20.11.2019 - 18:46 | Son Güncellenme:
DHA
Aksu, Akand'ın mahkemedeki tavırlarına sitem ettiği mektubunda, "Sen bana, ben sana kuşkusuz güvenmek zorundayız. Bizim olayda ciddi bir şey yok, sen de biliyorsun. Üçümüz başından sonuna kadar beraberdik. Sırf sen hatırlayamadığın için anlamsız beni suçluyorsun. Ama öyle olmadığını sen de çok iyi biliyorsun" ifadelerini kullandı. Mektubunda kamuoyu baskısı nedeniyle suçlandıklarını belirten Aksu'nun, "Ben takipteyim anbean. Sen benim dediklerimi yap" ifadeleriyle, Akand'ı yönlendirmeye çalıştığı ileri sürüldü.

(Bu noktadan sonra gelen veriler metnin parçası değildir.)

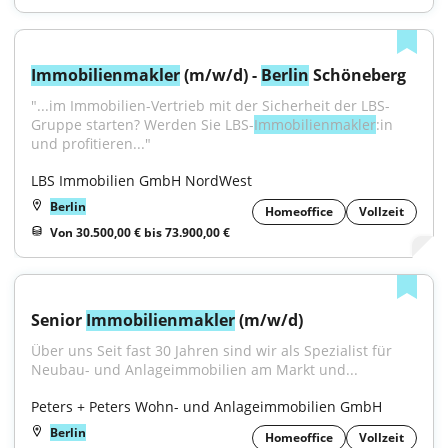
Immobilienmakler
 (m/w/d) - 
Berlin
 Schöneberg
"...im Immobilien-Vertrieb mit der Sicherheit der LBS-
Gruppe starten? Werden Sie LBS-
Immobilienmakler
:in 
und profitieren..."
LBS Immobilien GmbH NordWest
Berlin
Homeoffice
Vollzeit
Von 30.500,00 € bis 73.900,00 €
Senior 
Immobilienmakler
 (m/w/d)
Über uns Seit fast 30 Jahren sind wir als Spezialist für 
Neubau- und Anlageimmobilien am Markt und...
Peters + Peters Wohn- und Anlageimmobilien GmbH
Berlin
Homeoffice
Vollzeit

'SENİ DE ŞULE GİBİ MAĞDUR GÖSTERECEKLER'
Aksu, ifadelerinde olay anında uyuduğunu söyleyen Berk Akand'a mektubunda şu ifadeleri kullanıyor:
"Olayın renginde değişen bir şey yok Berk. Sizin saçmalıklarınız yüzünden olayı saçma sapan yerlere getirdiler. Bırak artık şu 'uyuyordum' işini. 'Hatırlamıyorum' de, 'tamam kafam güzeldi' de 'o an ben de yok' dersin anlarım. Ama uyuma işi hikaye. Bana diyorsun, sen alasını yapıyorsun aslında. Sürekli seninkilerin beni saçma karalama çabaları. Seni de neredeyse zorla orada tuttuğuma getirecekler. Hatta, seni de Şule gibi mağdur gösterecekler. Yanlış yapıyorsunuz."
'TAM BİR FİYASKO'
Sanık Aksu, Berk Akand'ın mahkemede verdiği ifadede bardak yıkama sesi duyduğunu söylemesiyle ilgili de "Zaten yıkama olayı başlı başına rezalet. O kadar mesafede mümkün değil. O kapı özel, ses geçirmiyor bile. Yani senin onu 'duydum' demen tam bir fiyasko" dedi.
Onlarca sayfalık mektuplarda sanık Aksu'nun, davanın avukatlarına, mahkemeye, tanıklara ve duruşmayı izlemeye gelenlere yönelik hakaretlerde bulunduğu da görüldü.
Öte yandan, Akandın avukatları da mahkemeye mektupla birlikte sundukları dilekçede, sanık Çağatay Aksunun müvekkilleri Berk Akand'a, verdiği ifadeler konusunda baskı yaptığını; ancak müvekkillerinin bu baskılara rağmen ifadelerini değiştirmediğini vurguladı.